◆ **Work instruction**:
Scan the entries for the string "pixels" and give the number of lines that have it, nothing further.

◆ **Data to examine**:

################

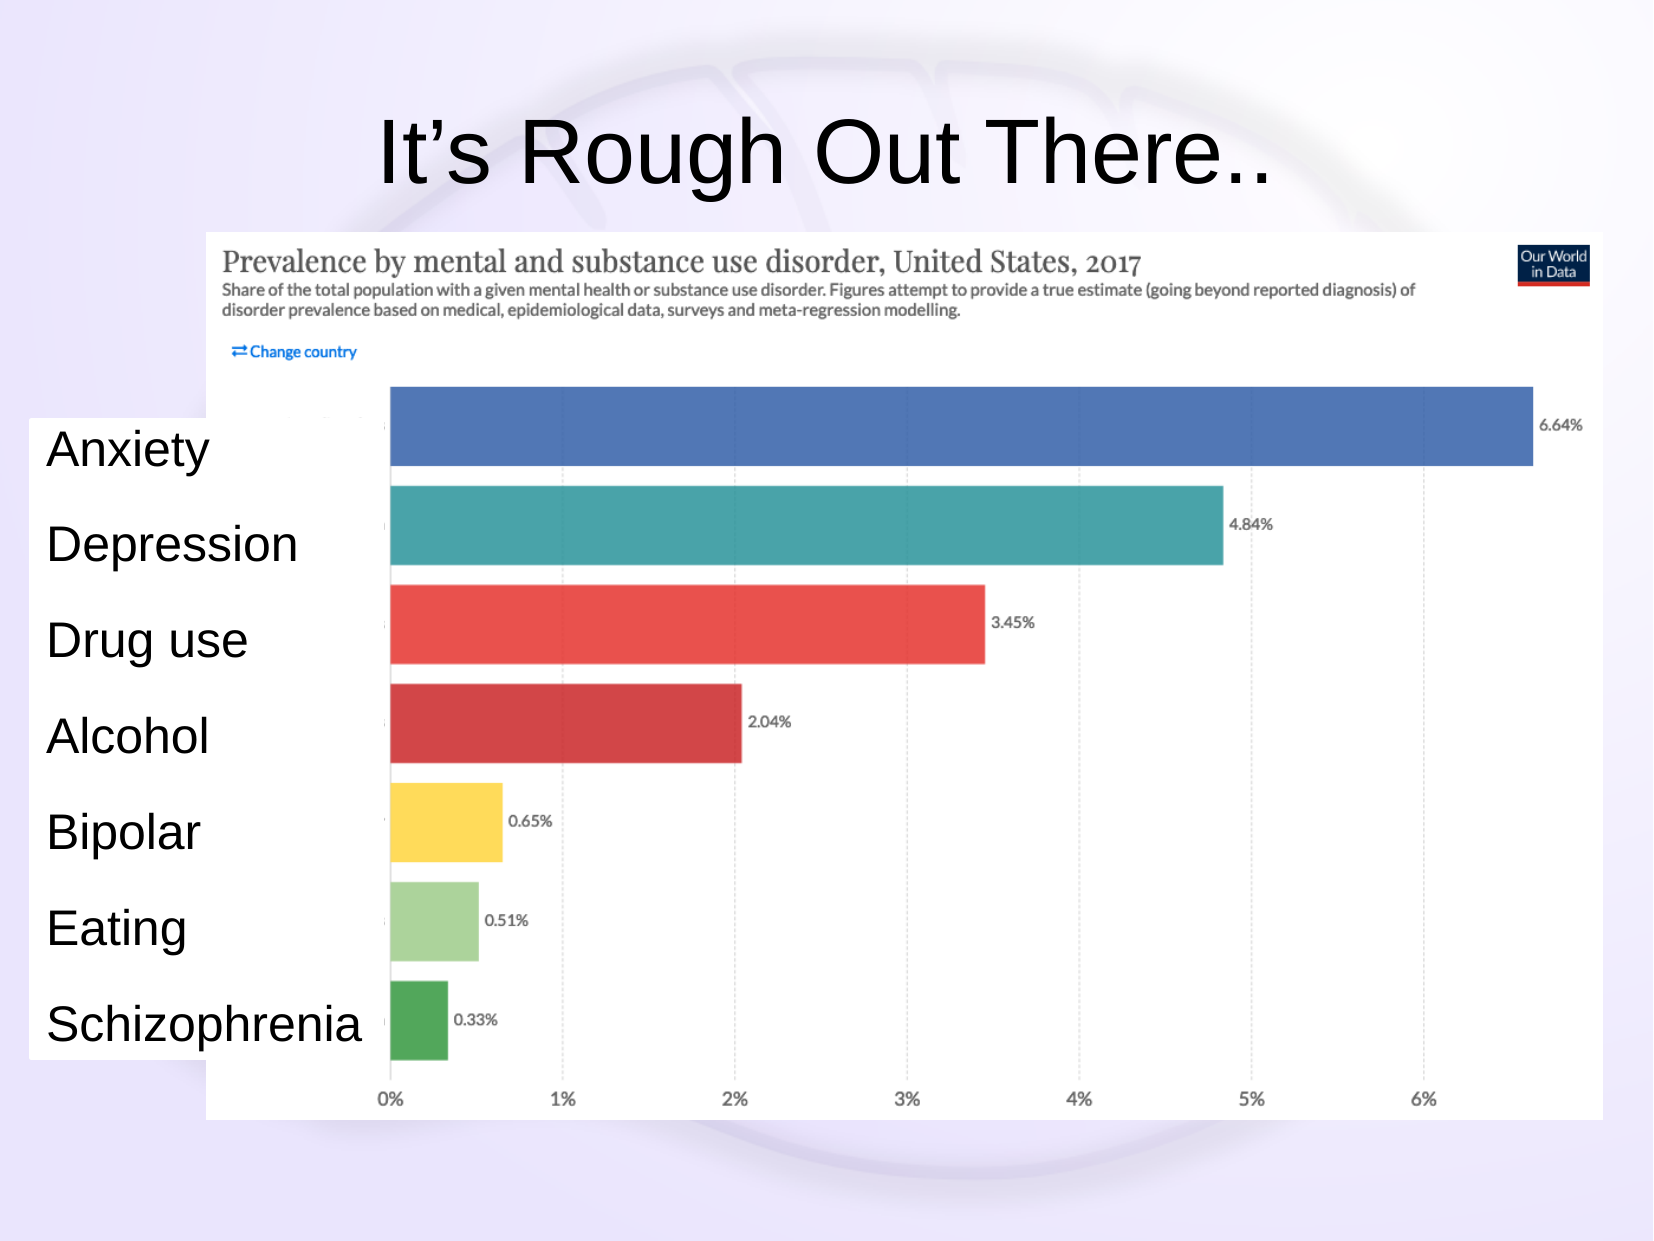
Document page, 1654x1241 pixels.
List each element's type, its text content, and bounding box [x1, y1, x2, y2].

################

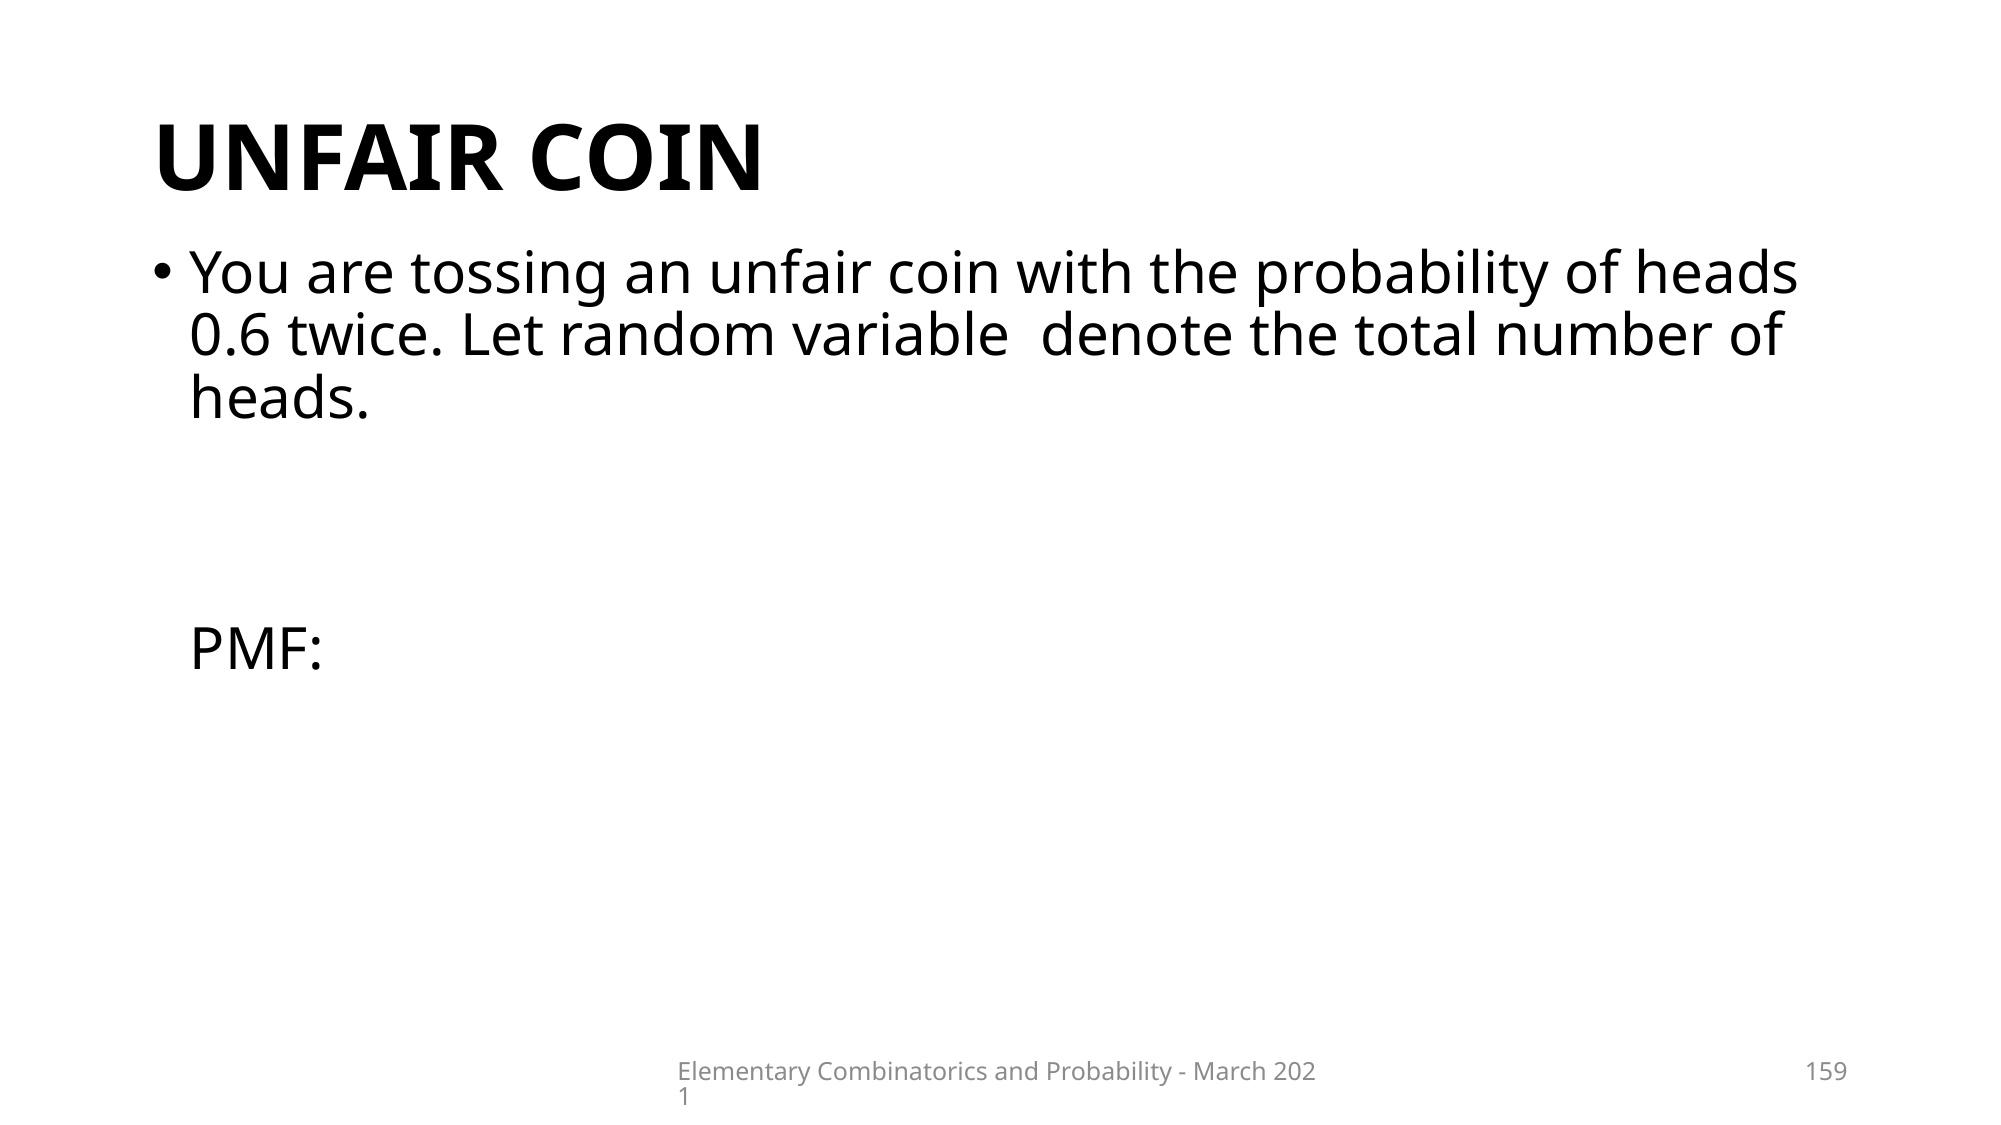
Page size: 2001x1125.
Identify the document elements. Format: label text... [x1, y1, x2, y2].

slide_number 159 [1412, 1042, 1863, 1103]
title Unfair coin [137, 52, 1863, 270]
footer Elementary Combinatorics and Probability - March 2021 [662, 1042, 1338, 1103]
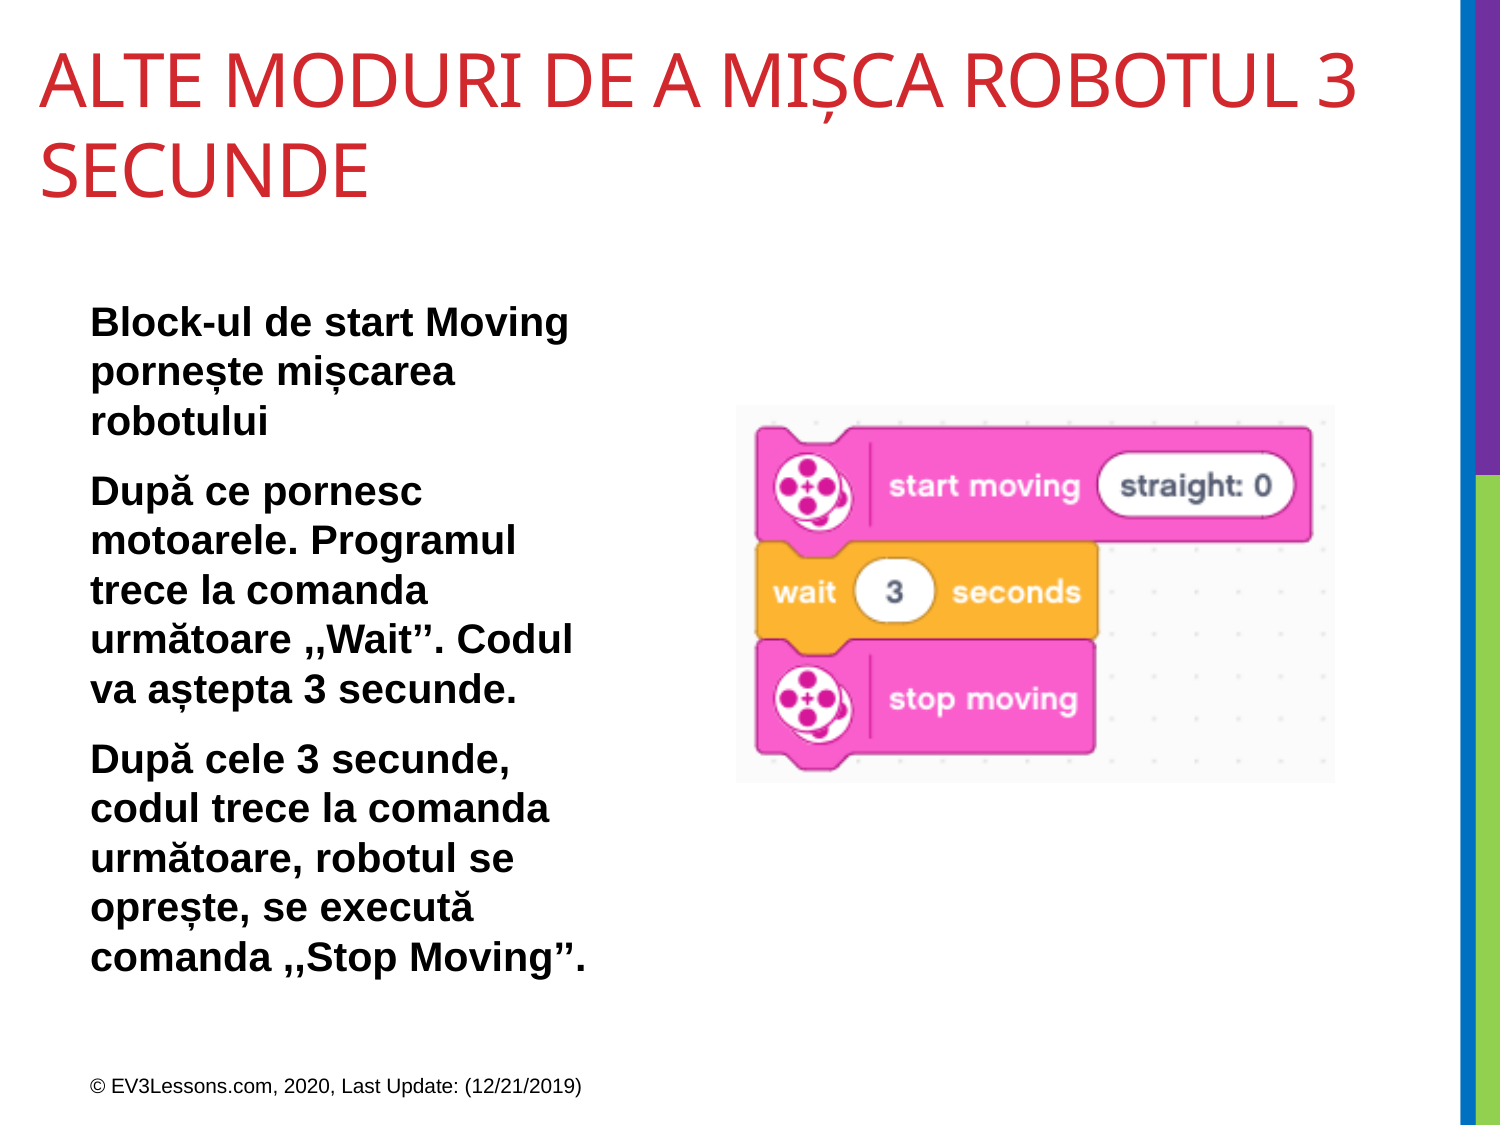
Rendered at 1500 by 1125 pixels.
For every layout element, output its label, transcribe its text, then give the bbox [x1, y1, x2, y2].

################

◆ **Answer box**:
2